Dai Ning, Chen Jingchao, Hu Xudong, Yuan Yanhong
Key Laboratory of Modern Textile Machinery and Technology of Zhejiang Province, Zhejiang Sci-Tech University, Hangzhou, 310018, China.
Sci Rep. 2025 Jul 1;15(1):21980. doi: 10.1038/s41598-025-07730-y.
Traditional manual sorting has problems such as low efficiency, low automation level and increased costs, which are difficult to meet the sorting challenges brought by the rapid development of logistics industry. In addition, it is difficult for existing parcel box detection algorithms to strike a balance between identification efficiency, identification accuracy and deployment cost. In this paper, we propose a 3D localization algorithm for rectangular packaging boxes based on deep learning, and design a lightweight parcel box detection model, the Efficient Object detection Network (EODNet). Linear attention mechanism is used in the backbone of the model to achieve efficient feature selection with low-cost computing resources. The high-low layer feature fusion structure and C2f-GhostCondConv are designed on the neck of the model to achieve the selective fusion of input features at different levels with small parameter number and computational amount. The effectiveness of the model improvement strategy and the universality of the detection model were verified on the packing box data set and the public data set. Moreover, the proposed algorithm achieved high accuracy in the parcel box size prediction experiment with an average error of less than 3.7% and took less than 10 ms.
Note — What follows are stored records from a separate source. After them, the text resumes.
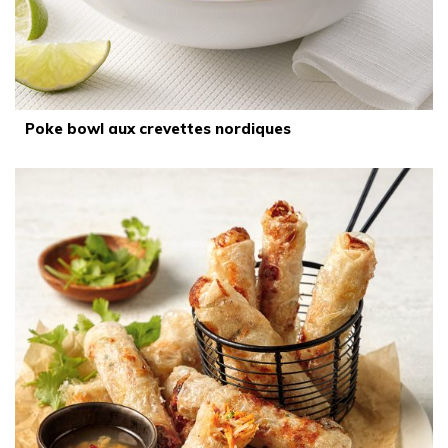
Poke bowl aux crevettes nordiques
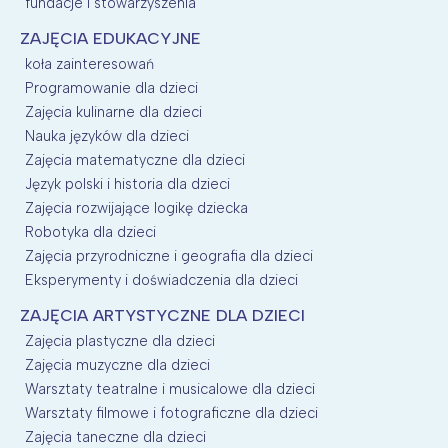
fundacje i stowarzyszenia
ZAJĘCIA EDUKACYJNE
koła zainteresowań
Programowanie dla dzieci
Zajęcia kulinarne dla dzieci
Nauka języków dla dzieci
Zajęcia matematyczne dla dzieci
Język polski i historia dla dzieci
Zajęcia rozwijające logikę dziecka
Robotyka dla dzieci
Zajęcia przyrodniczne i geografia dla dzieci
Eksperymenty i doświadczenia dla dzieci
ZAJĘCIA ARTYSTYCZNE DLA DZIECI
Zajęcia plastyczne dla dzieci
Zajęcia muzyczne dla dzieci
Warsztaty teatralne i musicalowe dla dzieci
Warsztaty filmowe i fotograficzne dla dzieci
Zajęcia taneczne dla dzieci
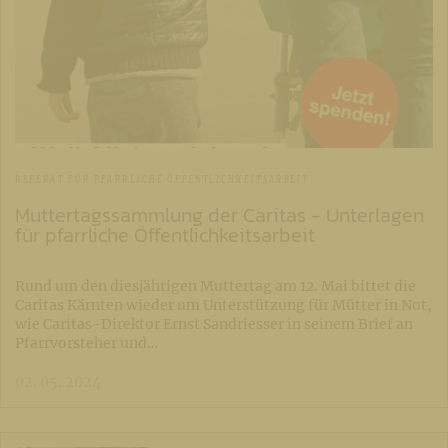
REFERAT FÜR PFARRLICHE ÖFFENTLICHKEITSARBEIT
Muttertagssammlung der Caritas - Unterlagen
für pfarrliche Öffentlichkeitsarbeit
Rund um den diesjährigen Muttertag am 12. Mai bittet die
Caritas Kärnten wieder um Unterstützung für Mütter in Not,
wie Caritas-Direktor Ernst Sandriesser in seinem Brief an
Pfarrvorsteher und…
02. 05. 2024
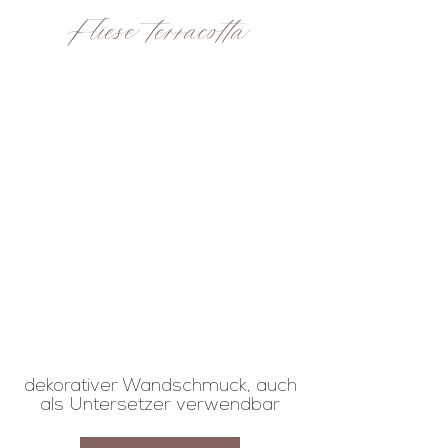
Fliese terracotta
dekorativer Wandschmuck, auch
als Untersetzer verwendbar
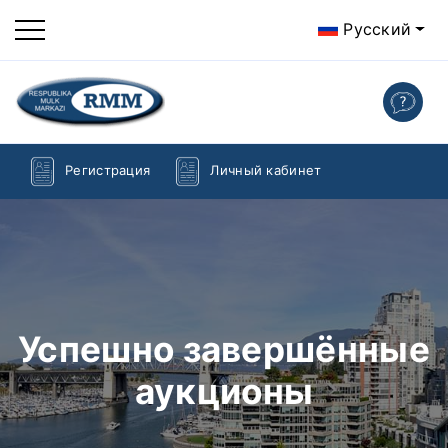
Русский
Регистрация
Личный кабинет
Успешно завершённые
аукционы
传统的人工分拣存在效率低、自动化程度低和成本增加等问题,难以应对物流业快速发展带来的分拣挑战。此外,现有的包裹箱检测算法难以在识别效率、识别准确率和部署成本之间取得平衡。在本文中,我们提出了一种基于深度学习的矩形包装盒三维定位算法,并设计了一种轻量级包裹箱检测模型——高效目标检测网络(EODNet)。该模型的主干中使用了线性注意力机制,以利用低成本计算资源实现高效的特征选择。在模型的颈部设计了高低层特征融合结构和C2f-GhostCondConv,以小参数数量和计算量实现不同层次输入特征的选择性融合。在包装盒数据集和公共数据集上验证了模型改进策略的有效性和检测模型的通用性。此外,所提出的算法在包裹箱尺寸预测实验中达到了高精度,平均误差小于3.7%,且耗时不到10毫秒。